My guest today is Anne-Marie Baiynd. Anne-Marie, Fibonacci is very popular, but are traders using it the right way?
A lot of times, we don’t use them the right way. Fibonaccis are meant to be supplements to market movement and wave action.
Many times, we just slap them on and look at a chart and go, “OK, I need to go high to low,” and we don’t think about that wave action, but it’s also a matter of trend.
Remember, unless you are selling options that involve time decay, your goal is to get into a stock at one level and have it move to another level for you to get out, and you can’t do that without trending. So many of us use Fibonacci, but what we have is sort of a flat environment.
So really as commonplace as it is, that 50-period moving average, that 20-period moving average, that 30, those sorts of things are critical to look at. I like to say that if it’s at two o’clock or three o’clock on the hands of a clock, or four o’clock and five o’clock, you’ve got great momentum.
You can slap up your Fib there and wait for it to come into support and then move forward, but if you’re meandering around three o’clock, that’s not a good place to use Fibs, because you’ll be bouncing from one Fib back down to the other and then sitting in a tight range.
Is there a specific type of time frame where you like to use Fibonacci? One that you think it’s most effective with?
The great thing about Fibs is they work wherever. The thing is, have you got the patience to wait for it to come to the level?

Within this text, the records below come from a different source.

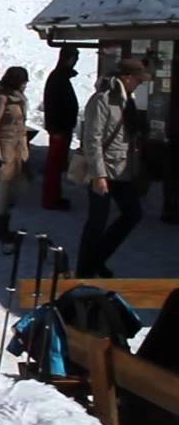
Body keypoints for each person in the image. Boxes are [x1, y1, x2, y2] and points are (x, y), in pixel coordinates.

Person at [76, 59, 150, 278]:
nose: (139, 84)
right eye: (137, 79)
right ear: (126, 78)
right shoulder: (102, 100)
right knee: (96, 222)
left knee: (133, 214)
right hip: (103, 170)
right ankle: (84, 270)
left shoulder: (129, 101)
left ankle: (97, 258)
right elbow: (92, 139)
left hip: (123, 170)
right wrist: (99, 174)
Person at [0, 66, 30, 243]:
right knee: (4, 188)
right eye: (23, 81)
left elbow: (22, 126)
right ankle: (2, 227)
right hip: (5, 148)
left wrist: (25, 149)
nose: (25, 85)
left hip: (18, 147)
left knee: (17, 187)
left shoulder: (19, 99)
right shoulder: (0, 98)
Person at [42, 46, 80, 210]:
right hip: (59, 129)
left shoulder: (60, 77)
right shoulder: (58, 78)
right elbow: (53, 105)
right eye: (74, 58)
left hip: (62, 128)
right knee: (54, 166)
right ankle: (51, 199)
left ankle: (54, 196)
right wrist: (55, 129)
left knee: (57, 165)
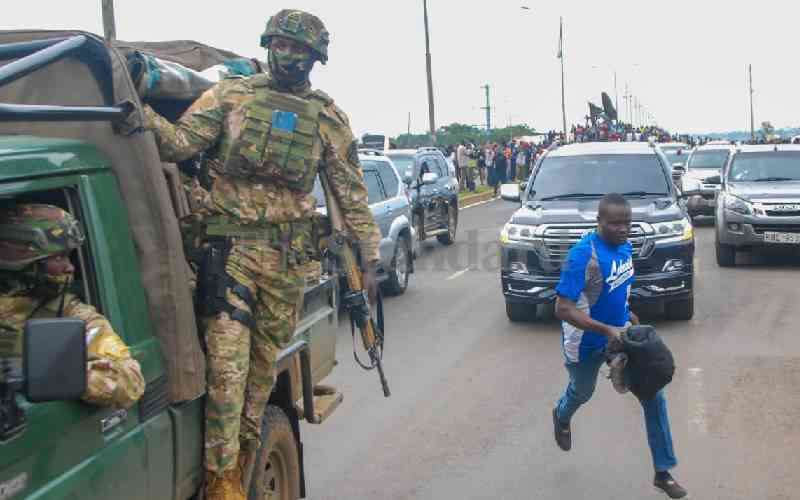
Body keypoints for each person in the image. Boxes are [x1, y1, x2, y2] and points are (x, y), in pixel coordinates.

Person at [141, 9, 382, 500]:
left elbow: (351, 195)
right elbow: (181, 144)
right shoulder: (231, 96)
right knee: (227, 372)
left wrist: (369, 259)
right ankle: (221, 480)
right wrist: (137, 112)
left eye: (300, 50)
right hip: (231, 256)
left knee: (258, 378)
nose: (288, 56)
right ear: (269, 45)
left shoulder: (327, 117)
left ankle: (242, 470)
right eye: (282, 45)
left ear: (316, 58)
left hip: (287, 265)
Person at [552, 194, 687, 499]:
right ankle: (561, 415)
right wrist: (605, 329)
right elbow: (562, 308)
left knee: (653, 394)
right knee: (582, 392)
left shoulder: (625, 247)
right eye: (614, 223)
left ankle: (663, 472)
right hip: (584, 342)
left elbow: (616, 287)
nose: (623, 228)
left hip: (620, 334)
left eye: (627, 222)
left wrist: (628, 316)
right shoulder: (581, 255)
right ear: (598, 222)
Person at [0, 204, 145, 409]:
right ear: (23, 261)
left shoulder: (73, 314)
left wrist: (58, 373)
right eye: (59, 257)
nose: (70, 267)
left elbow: (130, 379)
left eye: (68, 256)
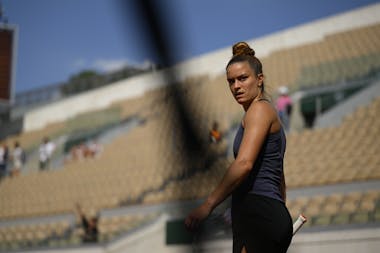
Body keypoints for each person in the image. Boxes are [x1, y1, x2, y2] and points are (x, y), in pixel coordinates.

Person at [185, 42, 292, 253]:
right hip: (261, 213)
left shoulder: (260, 110)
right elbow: (279, 177)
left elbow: (244, 163)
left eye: (243, 78)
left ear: (259, 79)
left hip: (259, 213)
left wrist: (207, 205)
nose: (236, 86)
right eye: (231, 81)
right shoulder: (258, 113)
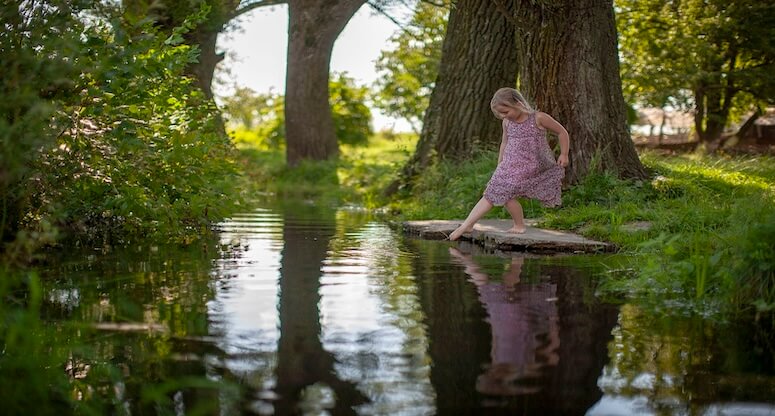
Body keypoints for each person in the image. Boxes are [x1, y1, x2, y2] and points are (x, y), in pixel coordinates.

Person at [448, 88, 569, 241]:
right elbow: (504, 142)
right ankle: (469, 224)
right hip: (509, 164)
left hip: (530, 164)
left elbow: (562, 132)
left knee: (505, 189)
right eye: (500, 114)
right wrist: (500, 164)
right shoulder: (507, 122)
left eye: (505, 112)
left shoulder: (538, 118)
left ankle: (474, 225)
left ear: (517, 104)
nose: (503, 116)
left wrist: (564, 154)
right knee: (493, 191)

When we’re trading, one of the biggest things is we see the set-up, but we can’t wait for it. It really takes away our confidence in the Fibs if we jump on in and then have to wait around, but it doesn’t matter what time frame you use.
Really, if you could trade it, you could slap Fibs up on a one-minute time frame. You really wouldn’t want to unless you’re buying a million shares of something, but it works, and so the key element there is what is your comfort level?
How well do you trade a five minute? How well do you trade a 15 minute? Do you have that “analysis paralysis” event that occurs, and if it’s like that, you need that longer time frame, but the Fibs will work no matter where it is.
Everybody wants to hit the 61.8 level perfectly and bounce off, but it’s rarely that. Do we look at it as more of a zone, or do I want it to come as close to that thing as possible before I decide?
That’s a terrific question. Here’s what happens: we do want it to come to that 61.8. Very often it does, but remember, there’s always someone there waiting to stop out the guy who gets into the trade early if trading the reversal off of that 61.8.
It is a zone, in a sense. There is a space that you come to where it’s a little bit above or it’s a little bit below, or traders are setting up to argue there so that somebody wins and it becomes a tug of war.
You have to wait and look to see if a range is developing, or if everybody pretty much has said, “Nope, we’re going to sell it here,” and of course, you’ll see that ‘V’ shape or you’ll see that rounded/flat shape if they’re arguing.